Opening with (the catchy titled) ‘Glissando for Bodies and Machines in Space’ a rhythmic piece based around a looped descending vocal, a brooding deep drone ebbs and flows before the entire soundscape rises to a subtle yet eerie climax whilst ‘Percussion in Nonspace’ is more disjointed, odd ectopic sounds punctuate the almost directionless course of the track creating an almost suspended feel.
Apparently as part of the creation process Vantzou wanted to “blur lines of hierarchy,” and thus allowed all ensemble members and technical assistants to add or delete elements; I’d suggest this shows an immense amount of bravery in her initial concept, that bravery is amply rewarded on pieces like’ At Dawn’ which hints at the darker elements recently employed by Zimmer and Wallfisch during the Blade Runner 2049 soundtrack.
‘Doorway’ has an ominous encroaching element yet you seem to glide between the shards of keyboard colour, colour which washes though ‘Some Limited and Waning Memory’ lifting you from hypnotic slumber with crystalline piano refrain; the various textures of the piece combine, resonating drones give way bird sound and vibraphone as the track weaves its way through the shadows.

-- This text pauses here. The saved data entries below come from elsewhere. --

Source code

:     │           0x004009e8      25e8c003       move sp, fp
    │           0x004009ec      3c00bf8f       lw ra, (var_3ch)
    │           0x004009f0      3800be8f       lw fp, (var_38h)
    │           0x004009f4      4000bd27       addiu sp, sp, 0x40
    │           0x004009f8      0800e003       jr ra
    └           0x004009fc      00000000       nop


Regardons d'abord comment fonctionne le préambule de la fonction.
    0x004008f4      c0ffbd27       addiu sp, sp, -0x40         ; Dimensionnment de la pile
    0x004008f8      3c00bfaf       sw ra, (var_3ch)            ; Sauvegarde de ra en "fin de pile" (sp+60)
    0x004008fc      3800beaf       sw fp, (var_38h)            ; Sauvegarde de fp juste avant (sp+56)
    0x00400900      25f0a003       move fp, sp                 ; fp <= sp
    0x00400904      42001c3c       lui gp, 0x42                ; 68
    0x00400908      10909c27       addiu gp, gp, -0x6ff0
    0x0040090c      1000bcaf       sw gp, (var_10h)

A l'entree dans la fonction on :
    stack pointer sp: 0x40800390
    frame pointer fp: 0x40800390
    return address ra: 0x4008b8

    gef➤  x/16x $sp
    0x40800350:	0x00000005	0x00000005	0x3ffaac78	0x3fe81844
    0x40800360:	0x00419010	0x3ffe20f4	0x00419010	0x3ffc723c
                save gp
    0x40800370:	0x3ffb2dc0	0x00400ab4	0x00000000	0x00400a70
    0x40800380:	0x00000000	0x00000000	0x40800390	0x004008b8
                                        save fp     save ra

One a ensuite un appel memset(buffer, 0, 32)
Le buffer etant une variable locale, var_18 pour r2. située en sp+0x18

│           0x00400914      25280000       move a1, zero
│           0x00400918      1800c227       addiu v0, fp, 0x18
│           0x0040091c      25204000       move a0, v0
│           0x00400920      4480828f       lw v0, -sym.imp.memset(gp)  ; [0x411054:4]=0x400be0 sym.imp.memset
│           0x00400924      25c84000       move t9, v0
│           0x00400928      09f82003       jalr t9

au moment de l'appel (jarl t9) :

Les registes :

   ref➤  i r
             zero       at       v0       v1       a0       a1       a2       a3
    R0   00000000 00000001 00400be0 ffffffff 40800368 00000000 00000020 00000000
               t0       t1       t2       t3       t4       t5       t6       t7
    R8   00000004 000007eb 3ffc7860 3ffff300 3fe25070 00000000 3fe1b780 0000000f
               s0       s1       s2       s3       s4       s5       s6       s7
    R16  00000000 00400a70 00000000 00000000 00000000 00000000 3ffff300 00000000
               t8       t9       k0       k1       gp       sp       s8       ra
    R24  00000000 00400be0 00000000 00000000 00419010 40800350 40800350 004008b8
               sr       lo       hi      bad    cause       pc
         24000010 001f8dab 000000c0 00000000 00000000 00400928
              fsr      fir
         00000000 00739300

Despite the almost anarchic recording process, the album is cohesive, nothing jars, yet each piece is distinct from the other and is a testament to the ability of Vantzou’s collaborators, including fellow Kranky artists Steve Hauschildt and John Also Bennett (of Forma) as well as Angel Deradoorian (ex-Dirty Projectors), Clarice Jensen, Beatrijs De Klerck, and members of Belgium’s Echo Collective.
Concluding with ‘Remote Polyphony’ (feat Steve Hauschildt) a cinematic masterpiece, hinting at vast unending galaxies, flashes of light intersperse the unmapped haunting journey.
This is a body of work to be truly listened to; allow yourself the time, be free of distraction and the combination of electronic and acoustic elements will genuinely transform you.